**Task to carry out:**
Update the entries below by changing "holiday gift" to "birthday present" in the stretch from the line containing "shop the overnight treatment" through the line containing "is a game-changer.", leaving everything else unchanged. Return only those lines.

*** Entries shown ***

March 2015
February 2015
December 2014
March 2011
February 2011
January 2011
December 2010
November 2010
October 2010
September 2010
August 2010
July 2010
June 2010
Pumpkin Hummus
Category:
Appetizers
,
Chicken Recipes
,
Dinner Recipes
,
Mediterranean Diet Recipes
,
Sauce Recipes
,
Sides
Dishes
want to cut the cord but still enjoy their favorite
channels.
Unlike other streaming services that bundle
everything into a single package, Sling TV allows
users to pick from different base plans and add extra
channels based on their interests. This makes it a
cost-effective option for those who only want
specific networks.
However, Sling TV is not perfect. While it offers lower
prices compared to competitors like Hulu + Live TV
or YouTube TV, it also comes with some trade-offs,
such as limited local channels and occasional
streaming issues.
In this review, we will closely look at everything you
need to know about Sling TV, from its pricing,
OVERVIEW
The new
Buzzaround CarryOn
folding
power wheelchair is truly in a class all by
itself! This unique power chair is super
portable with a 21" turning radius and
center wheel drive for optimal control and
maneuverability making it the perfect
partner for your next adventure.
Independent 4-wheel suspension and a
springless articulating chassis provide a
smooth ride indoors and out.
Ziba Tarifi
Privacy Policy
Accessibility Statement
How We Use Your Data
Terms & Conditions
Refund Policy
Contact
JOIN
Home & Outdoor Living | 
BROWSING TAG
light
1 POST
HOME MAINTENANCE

*** End of Entries shown ***
*** Entries shown ***

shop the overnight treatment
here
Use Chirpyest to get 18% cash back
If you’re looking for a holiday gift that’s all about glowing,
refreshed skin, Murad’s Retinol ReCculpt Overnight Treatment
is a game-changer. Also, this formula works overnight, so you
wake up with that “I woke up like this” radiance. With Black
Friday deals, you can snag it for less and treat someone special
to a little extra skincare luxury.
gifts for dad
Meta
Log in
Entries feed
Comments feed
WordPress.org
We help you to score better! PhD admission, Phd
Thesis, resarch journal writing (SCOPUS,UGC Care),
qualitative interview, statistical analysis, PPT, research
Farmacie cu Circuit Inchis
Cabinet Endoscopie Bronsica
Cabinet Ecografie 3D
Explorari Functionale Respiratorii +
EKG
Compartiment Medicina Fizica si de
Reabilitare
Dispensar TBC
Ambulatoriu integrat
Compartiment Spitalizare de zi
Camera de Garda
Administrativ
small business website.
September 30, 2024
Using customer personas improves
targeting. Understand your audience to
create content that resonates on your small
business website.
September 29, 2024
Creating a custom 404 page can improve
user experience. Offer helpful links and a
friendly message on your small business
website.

*** End of Entries shown ***

**Reply:**
shop the overnight treatment
here
Use Chirpyest to get 18% cash back
If you’re looking for a birthday present that’s all about glowing,
refreshed skin, Murad’s Retinol ReCculpt Overnight Treatment
is a game-changer. Also, this formula works overnight, so you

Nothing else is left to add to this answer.